> **PROBLEM DESCRIPTION**: The lines you return should be those containing the string "Page", taken from the data below.

Segment Start: ENTRIES PROVIDED

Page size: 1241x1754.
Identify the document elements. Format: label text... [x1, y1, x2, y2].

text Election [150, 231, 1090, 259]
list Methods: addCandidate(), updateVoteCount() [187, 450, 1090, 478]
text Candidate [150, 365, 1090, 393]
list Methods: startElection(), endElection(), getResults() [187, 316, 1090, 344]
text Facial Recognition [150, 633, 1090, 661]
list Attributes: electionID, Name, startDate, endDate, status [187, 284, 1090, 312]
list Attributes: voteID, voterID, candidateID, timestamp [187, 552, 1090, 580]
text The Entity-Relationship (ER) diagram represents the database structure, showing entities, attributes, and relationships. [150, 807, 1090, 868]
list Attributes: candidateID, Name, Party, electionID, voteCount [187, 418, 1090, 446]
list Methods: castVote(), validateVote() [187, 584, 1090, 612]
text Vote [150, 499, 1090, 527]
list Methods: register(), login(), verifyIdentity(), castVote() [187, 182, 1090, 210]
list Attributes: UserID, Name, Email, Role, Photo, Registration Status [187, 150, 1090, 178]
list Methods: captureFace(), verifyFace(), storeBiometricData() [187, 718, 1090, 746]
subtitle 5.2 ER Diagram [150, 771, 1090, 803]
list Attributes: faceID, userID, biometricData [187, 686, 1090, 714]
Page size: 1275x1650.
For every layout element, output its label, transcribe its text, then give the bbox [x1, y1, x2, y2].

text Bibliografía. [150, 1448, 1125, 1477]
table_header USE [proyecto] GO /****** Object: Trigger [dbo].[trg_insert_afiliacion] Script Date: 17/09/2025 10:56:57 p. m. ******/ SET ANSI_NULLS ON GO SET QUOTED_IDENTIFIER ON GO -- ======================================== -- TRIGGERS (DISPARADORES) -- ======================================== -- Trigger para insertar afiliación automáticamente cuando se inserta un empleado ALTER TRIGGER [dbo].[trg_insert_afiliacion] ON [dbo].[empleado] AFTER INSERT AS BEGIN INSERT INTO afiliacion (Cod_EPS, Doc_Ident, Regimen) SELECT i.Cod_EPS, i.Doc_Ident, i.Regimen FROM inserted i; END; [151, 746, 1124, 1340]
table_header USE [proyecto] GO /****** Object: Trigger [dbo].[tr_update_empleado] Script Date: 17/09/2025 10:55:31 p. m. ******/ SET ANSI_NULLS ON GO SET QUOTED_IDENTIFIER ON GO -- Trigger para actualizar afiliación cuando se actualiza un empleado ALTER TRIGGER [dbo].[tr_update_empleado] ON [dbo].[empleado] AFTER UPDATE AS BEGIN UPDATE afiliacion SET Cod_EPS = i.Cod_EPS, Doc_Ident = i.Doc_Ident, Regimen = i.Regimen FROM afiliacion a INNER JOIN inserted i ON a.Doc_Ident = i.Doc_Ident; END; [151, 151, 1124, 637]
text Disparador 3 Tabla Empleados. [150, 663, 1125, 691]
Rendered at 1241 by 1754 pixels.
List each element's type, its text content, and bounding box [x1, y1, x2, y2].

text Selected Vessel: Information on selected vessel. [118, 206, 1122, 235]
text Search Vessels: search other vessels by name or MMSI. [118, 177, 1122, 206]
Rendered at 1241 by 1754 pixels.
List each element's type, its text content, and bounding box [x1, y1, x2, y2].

Segment End: ENTRIES PROVIDED

> **RESULT BELOW**:
Page size: 1241x1754.
Page size: 1275x1650.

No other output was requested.